David Joel via Getty Images

Body mass index, everyone's least favorite health indicator, took another hit this week in a study published in the Annals of Internal Medicine.

The study, which followed more than 50,000 middle-aged and older Canadians, found that body fat percentage is a better predictor of life expectancy than BMI. Being on the thin side or having a low BMI didn't protect against early death. In fact, mortality rates increased as BMI decreased and body fat percentage went up.

"The key is that BMI does not measure fat," lead author Dr. Raj Padwal, a professor of medicine and dentistry at the University of Alberta, told The Huffington Post. "It measures body mass, and [that] includes lean tissue."

Both low levels of lean mass and high levels of body fat are independently associated with increased risk of death, Padwal explained, so a direct measure of body fat is really the most accurate way to determine health.

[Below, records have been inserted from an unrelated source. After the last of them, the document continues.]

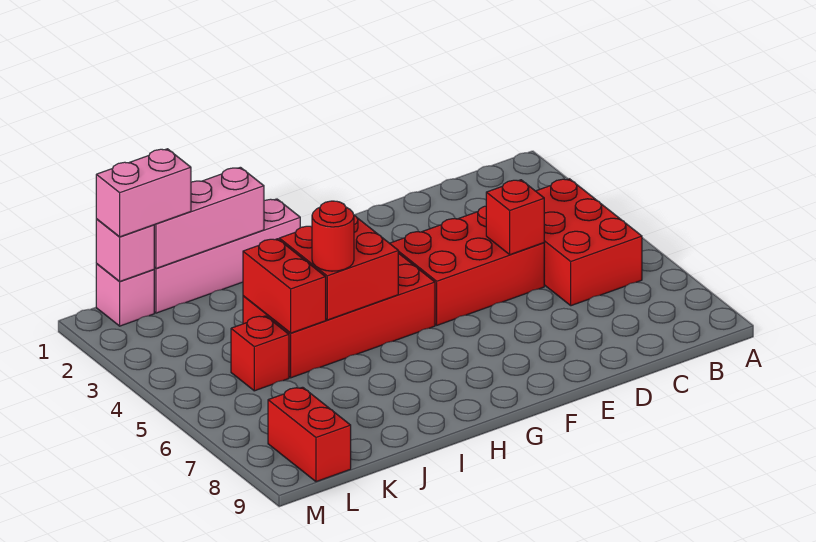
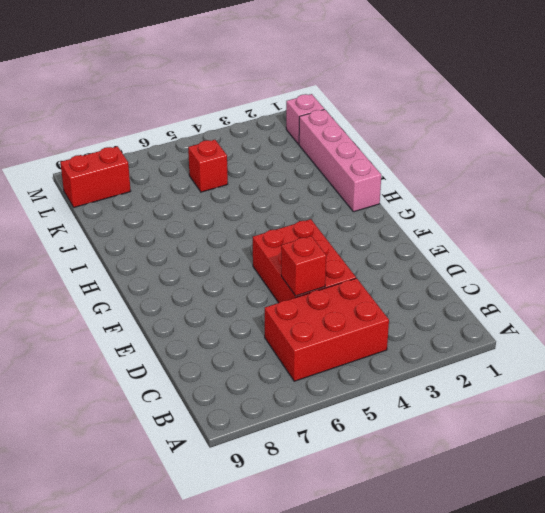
none -> red 2x4 brick [243,253,435,378]
none -> red 2x2 brick [279,216,398,320]
none -> pink 1x3 brick [154,167,264,268]

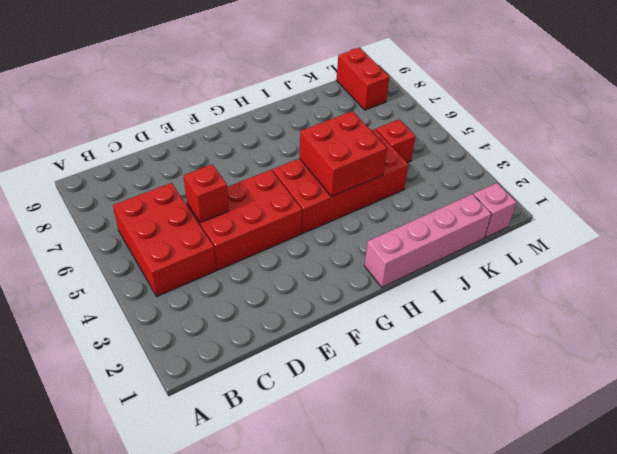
none -> pink 1x3 brick [154,167,264,268]
none -> red 1x2 brick [243,239,326,333]
none -> pink 1x1 brick [96,219,154,281]

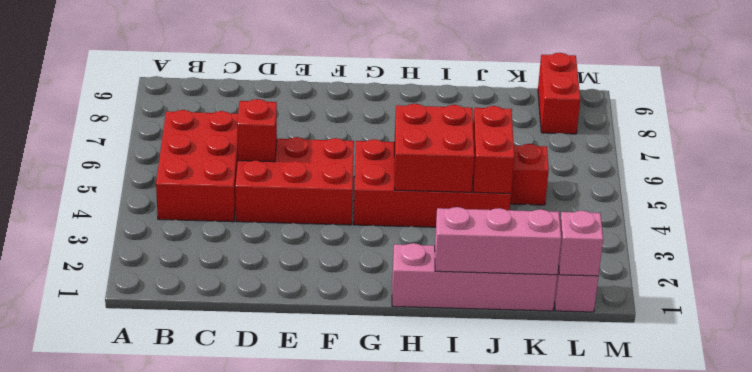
none -> red 1x1 round brick [312,201,354,271]
none -> pink 1x2 brick [96,149,191,237]

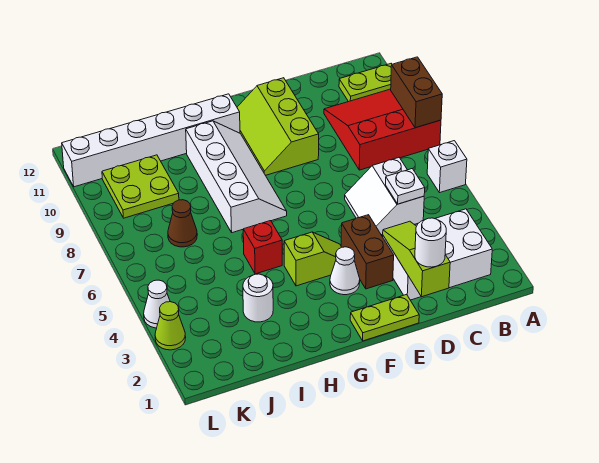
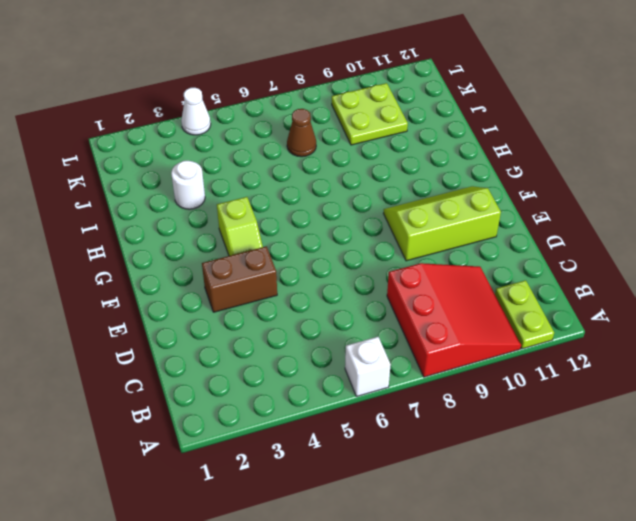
none -> white 2x3 brick [382,209,492,300]
none -> white 2x2 slope [345,158,424,235]
none -> lime 1x2 plate [350,295,419,341]

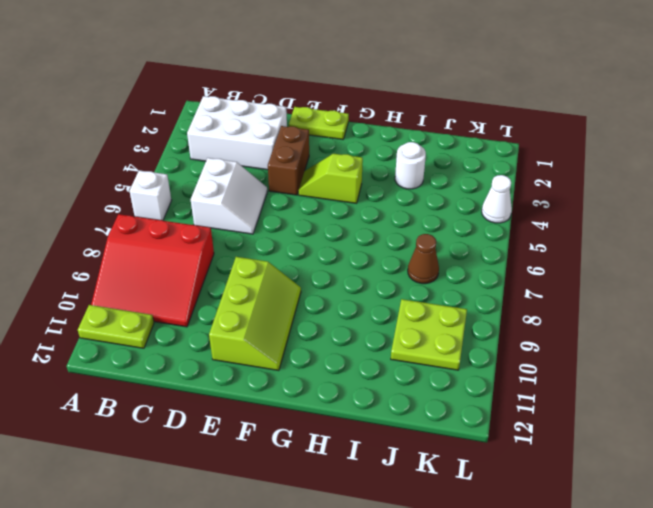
none -> white 1x1 cone [330,247,360,295]
none -> white 2x4 slope [186,121,287,233]
none -> white 1x6 brick [62,94,240,187]

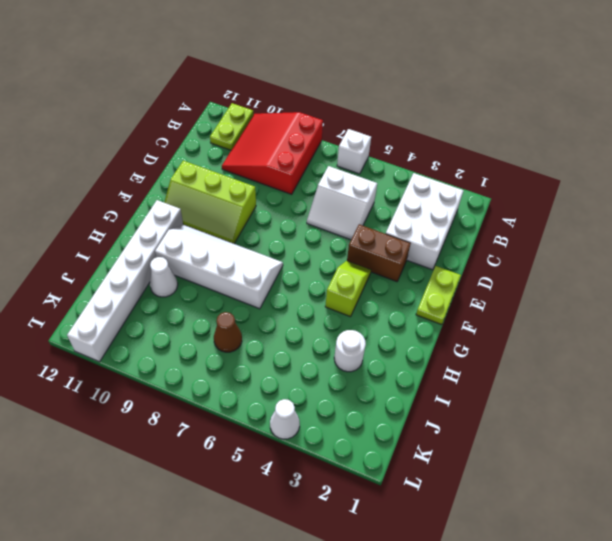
white 1x1 cone [150,257,178,297] -> white 1x1 cone moved to [330,247,360,295]
none -> red 1x1 brick [243,221,282,274]
none -> lime 2x2 plate [102,155,179,218]
none -> lime 1x1 cone [155,302,186,350]

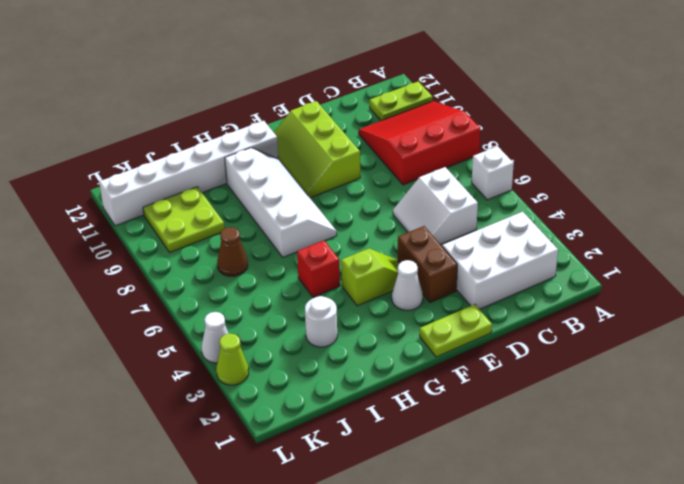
none -> brown 1x2 brick [391,57,442,128]
none -> white 1x1 plate [386,169,425,204]
none -> lime 1x3 slope [383,221,450,297]

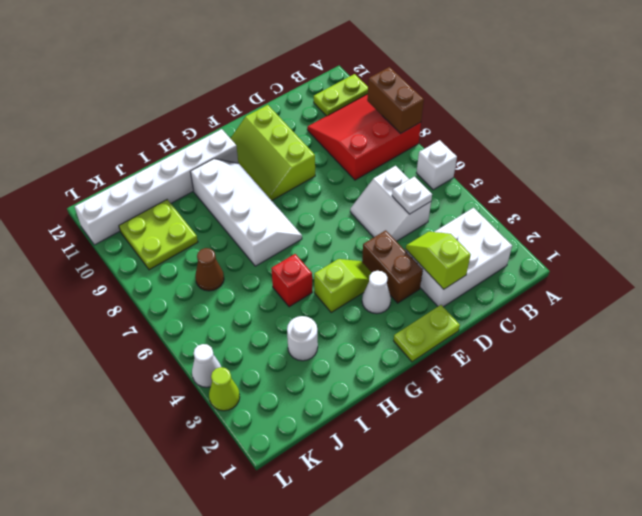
lime 1x2 slope [406,232,471,289] -> lime 1x3 slope [383,221,450,297]
none -> white 1x1 round brick [415,218,446,267]

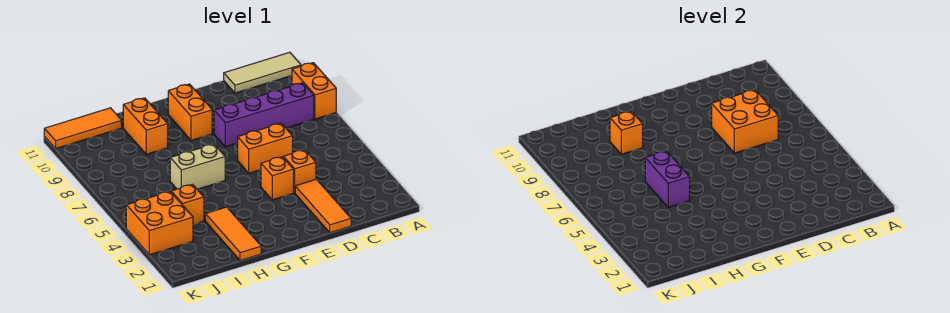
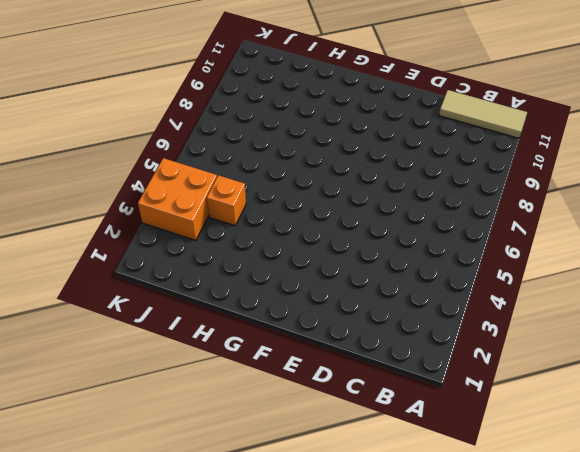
none -> orange 1x2 brick [292,63,336,119]
none -> purple 1x4 brick [214,83,314,147]
none -> orange 1x3 tile [295,179,351,233]

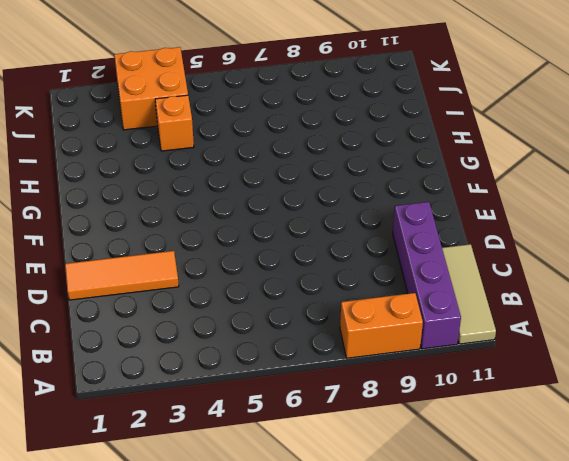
purple 1x4 brick [393,202,461,349] -> purple 1x4 brick moved to [214,83,314,147]
none -> orange 1x1 brick [283,150,316,193]
none -> orange 1x2 brick [238,123,293,173]
none -> orange 1x1 brick [261,157,294,200]

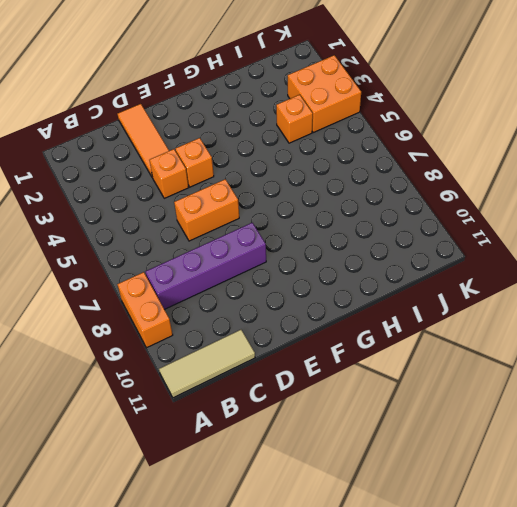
none -> orange 1x2 brick [168,84,212,141]
none -> tan 1x2 brick [170,144,225,189]
none -> orange 1x3 tile [205,207,261,261]

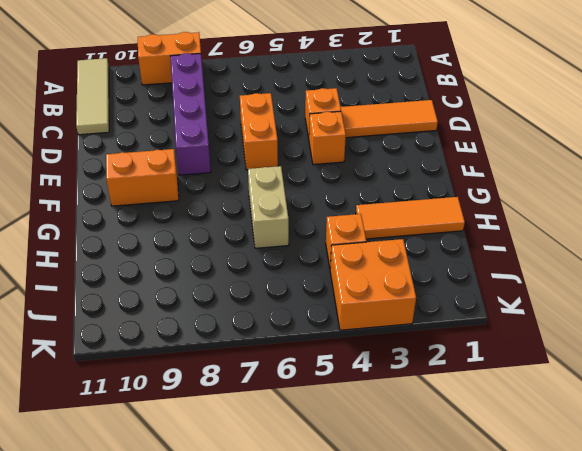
none -> orange 1x2 brick [123,98,168,154]
none -> orange 1x3 tile [44,108,122,149]
none -> orange 2x2 brick [712,90,778,153]

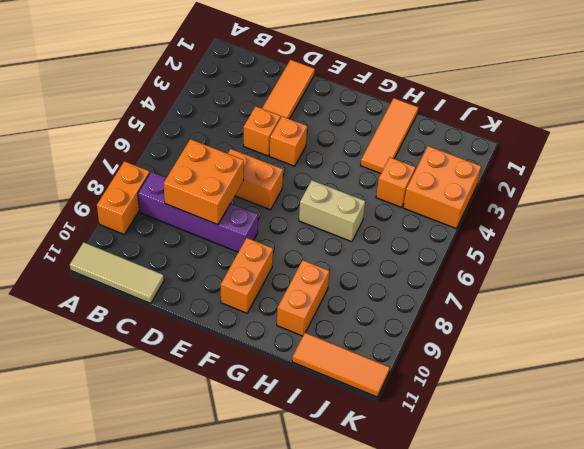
none -> purple 1x2 brick [645,151,690,207]
none -> orange 1x1 brick [610,111,643,154]

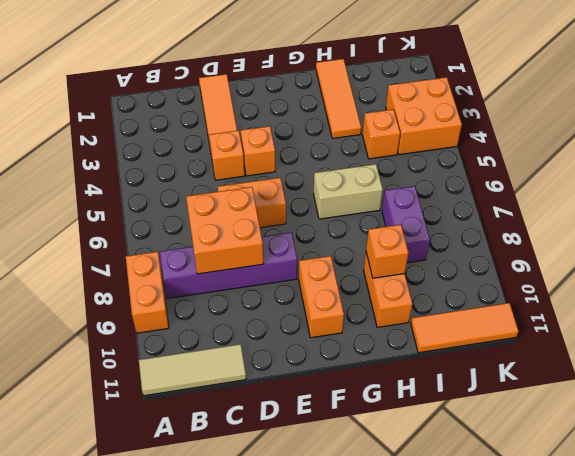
purple 1x2 brick [382,186,430,263] -> purple 1x2 brick moved to [645,151,690,207]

"We really should not be using BMI to measure obesity," he said. "We should be using a direct measure of obesity like body fat. When a direct measure is used, then body fat is associated with increased death risk."

Aside from misleading individuals looking to measure their health, Padwal said that BMI can be frustrating from a public health and research standpoint because many health recommendations are formulated from research that relies on BMI to measure obesity.

"There are a lot of studies based on BMI telling people that being fat is healthy," he said. Instead, he suggests, many of the high-BMI participants of these studies may have low body fat and high lean mass.

While diagnostics to calculate body fat exist, such as bioelectrical impedance analysis or DEXA scanning, they can be costly. "We need better and cheaper ways to do this," Padwal said.

There is one cheap predictor of health, and that's where you carry fat on your body. People who carry weight around their midsections ("apple-shaped" people) are at higher risk for death and disease than those who carry weight around their hips ("pear-shaped" people).

If you want a rough proxy of your body fat without investing in a pricey diagnostic test, experts recommending calculating your waist-to-hip ratio. For men, the ratio should be no higher than 0.90, for women, no higher than 0.83.

For people with high levels of body fat, working out is especially important. Even moderate exercise targets the unhealthy visceral fat that collects around your internal organs, and can translate to huge health benefits. In fact, a study published in the journal Obesity in 2010 found that sedentary women who started moderate twice-weekly fitness programs lost 10 percent of their visceral fat during their year in the study.